Jo's third question was perhaps the most fascinating: she was most interested in how the food could potentially have both types of bacteria on it near to the time it was made and correctly identified contamination of the food as the cause, possibly by cross-contamination from some source.  A good example would be a careless food handler.

At this point, the food could cause food poisoning if consumed - Salmonella transferred from raw meat to a cream pastry would be a good example here.

Jo went on "However as time goes on and assuming the food gives them all the things they both need to grow, is it as simple as the pathogens might be around for a short time until the spoilage guys, who being better competitors for resources, take over; so by the time the food
is showing signs of being spoiled, the pathogens have been killed off?"

That's a really insightful comment.  Many fermented foods are actually safe because of this pattern.  Take raw cabbage and make sauerkraut:  we shred the cabbage and add about 2.5% salt to it and then press it into a container and seal it.  The salt draws out the tissue fluids from the shredded leaves and bacteria naturally on the leaves begin to produce lactic acid.  If we sample on the first day, we can find all sorts of bacteria, including Escherichia coli and possibly Salmonella.  However, as more acid is produced, the pH falls and the potential pathogens die off.  Finished sauerkraut has a pH around 3.1 to 3.7 and is perfectly safe to eat, though there has been a lot of bacterial growth in it.

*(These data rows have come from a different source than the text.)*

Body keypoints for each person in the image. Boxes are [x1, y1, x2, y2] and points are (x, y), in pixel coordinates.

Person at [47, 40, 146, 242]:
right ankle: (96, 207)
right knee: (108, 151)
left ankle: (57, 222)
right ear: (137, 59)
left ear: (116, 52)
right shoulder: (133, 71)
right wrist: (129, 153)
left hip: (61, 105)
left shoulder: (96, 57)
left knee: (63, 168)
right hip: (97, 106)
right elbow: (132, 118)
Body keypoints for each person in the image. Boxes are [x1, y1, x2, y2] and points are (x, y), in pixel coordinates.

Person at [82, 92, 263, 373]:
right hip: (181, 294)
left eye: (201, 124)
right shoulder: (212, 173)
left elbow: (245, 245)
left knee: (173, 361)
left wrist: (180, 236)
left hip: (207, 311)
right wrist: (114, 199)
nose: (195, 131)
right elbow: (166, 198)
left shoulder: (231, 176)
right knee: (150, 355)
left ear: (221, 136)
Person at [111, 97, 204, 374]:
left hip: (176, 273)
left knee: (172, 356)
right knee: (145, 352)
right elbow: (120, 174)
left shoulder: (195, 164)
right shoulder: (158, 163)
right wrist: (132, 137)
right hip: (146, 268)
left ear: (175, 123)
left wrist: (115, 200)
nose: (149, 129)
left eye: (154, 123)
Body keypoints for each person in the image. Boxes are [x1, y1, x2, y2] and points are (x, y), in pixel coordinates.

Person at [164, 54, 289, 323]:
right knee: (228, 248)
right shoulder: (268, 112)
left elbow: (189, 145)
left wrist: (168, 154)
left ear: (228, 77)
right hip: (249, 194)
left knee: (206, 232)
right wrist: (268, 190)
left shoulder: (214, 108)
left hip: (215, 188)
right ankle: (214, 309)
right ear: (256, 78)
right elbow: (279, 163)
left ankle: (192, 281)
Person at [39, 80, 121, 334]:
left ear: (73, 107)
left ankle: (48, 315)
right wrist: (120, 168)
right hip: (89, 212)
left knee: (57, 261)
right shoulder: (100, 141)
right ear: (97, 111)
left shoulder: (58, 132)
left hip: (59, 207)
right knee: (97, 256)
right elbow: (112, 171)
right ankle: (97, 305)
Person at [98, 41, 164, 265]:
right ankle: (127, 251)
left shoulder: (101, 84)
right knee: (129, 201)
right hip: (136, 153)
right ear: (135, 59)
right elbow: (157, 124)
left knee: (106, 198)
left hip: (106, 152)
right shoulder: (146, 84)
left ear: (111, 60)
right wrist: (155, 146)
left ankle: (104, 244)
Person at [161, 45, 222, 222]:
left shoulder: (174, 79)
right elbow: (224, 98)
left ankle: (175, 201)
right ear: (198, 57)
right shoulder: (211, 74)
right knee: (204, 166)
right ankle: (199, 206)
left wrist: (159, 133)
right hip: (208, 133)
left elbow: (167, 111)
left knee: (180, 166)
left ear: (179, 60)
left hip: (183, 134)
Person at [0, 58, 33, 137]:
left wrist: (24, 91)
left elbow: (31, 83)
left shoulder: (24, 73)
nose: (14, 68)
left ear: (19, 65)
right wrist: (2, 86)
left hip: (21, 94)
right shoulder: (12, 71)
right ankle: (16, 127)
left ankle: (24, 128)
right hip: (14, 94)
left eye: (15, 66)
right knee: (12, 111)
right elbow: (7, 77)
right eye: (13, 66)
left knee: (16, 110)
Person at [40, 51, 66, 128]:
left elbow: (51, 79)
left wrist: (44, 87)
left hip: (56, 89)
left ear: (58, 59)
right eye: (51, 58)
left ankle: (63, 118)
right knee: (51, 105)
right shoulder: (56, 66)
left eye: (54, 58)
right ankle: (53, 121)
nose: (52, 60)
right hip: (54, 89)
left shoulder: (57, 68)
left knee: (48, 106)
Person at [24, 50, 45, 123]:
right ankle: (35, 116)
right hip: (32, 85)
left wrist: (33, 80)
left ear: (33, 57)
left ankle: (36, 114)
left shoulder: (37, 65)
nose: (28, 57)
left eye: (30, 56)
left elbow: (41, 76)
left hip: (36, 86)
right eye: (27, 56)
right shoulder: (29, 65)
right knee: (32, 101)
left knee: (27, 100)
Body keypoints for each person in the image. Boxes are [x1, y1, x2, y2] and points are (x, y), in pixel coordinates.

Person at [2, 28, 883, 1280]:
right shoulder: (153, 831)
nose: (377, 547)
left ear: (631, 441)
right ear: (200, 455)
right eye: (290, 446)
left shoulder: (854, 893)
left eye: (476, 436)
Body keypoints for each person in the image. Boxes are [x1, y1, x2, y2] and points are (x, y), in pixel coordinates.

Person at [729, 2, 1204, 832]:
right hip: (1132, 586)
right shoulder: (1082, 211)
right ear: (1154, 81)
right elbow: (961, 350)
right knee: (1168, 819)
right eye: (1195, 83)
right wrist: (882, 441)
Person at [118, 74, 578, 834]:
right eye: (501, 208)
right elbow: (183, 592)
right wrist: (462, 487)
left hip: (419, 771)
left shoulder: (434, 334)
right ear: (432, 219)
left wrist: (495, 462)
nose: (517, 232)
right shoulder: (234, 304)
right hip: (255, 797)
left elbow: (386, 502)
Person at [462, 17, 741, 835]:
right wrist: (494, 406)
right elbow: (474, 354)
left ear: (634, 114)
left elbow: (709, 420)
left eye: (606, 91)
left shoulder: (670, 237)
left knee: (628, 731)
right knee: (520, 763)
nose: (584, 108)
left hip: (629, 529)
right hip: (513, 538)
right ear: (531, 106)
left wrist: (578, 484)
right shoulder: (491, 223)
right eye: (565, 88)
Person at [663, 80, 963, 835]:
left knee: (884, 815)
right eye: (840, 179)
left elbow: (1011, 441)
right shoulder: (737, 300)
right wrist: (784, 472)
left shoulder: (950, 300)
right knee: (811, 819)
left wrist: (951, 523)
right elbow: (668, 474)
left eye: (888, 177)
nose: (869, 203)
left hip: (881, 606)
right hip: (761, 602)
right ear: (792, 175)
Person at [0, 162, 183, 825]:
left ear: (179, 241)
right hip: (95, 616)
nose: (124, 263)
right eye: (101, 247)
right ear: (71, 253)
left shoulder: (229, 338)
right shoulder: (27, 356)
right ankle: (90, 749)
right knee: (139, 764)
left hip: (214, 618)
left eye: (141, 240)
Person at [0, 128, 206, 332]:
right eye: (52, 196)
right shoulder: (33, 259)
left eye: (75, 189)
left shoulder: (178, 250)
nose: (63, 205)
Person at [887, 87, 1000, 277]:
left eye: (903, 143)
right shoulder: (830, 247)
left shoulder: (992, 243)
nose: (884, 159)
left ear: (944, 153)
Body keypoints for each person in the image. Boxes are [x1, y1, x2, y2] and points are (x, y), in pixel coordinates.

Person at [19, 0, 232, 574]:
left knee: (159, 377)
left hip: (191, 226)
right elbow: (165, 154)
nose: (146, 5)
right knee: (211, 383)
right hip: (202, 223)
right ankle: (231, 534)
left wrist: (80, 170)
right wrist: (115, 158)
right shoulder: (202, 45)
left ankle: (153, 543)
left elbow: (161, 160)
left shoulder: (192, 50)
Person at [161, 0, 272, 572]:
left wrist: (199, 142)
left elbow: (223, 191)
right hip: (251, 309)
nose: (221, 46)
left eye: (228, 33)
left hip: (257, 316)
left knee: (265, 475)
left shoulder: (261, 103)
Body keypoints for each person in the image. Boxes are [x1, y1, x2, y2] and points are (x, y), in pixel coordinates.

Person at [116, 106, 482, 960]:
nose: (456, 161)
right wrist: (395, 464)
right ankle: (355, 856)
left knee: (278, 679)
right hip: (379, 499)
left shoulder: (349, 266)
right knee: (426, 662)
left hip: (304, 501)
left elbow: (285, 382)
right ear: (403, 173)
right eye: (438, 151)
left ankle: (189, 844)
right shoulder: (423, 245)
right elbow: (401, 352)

So, to return to Jo's original question, "Is spoiled food potentially safe to eat, even though it looks and tastes awful?"    Sorry Jo, I can't answer that.   But if it tastes awful, why would you want to eat it?

One last point:  there is an anecdote that a lady opened a can of peas and thought that they looked a bit different.  She tasted one and cooked the rest.  She died of botulism.  Ironically, if she had cooked them and then tasted one, she would have lived, as the botulin toxin is heat labile.  I don't remember where I read this - it was somewhere around 1980, but it's a good example with which to finish this article.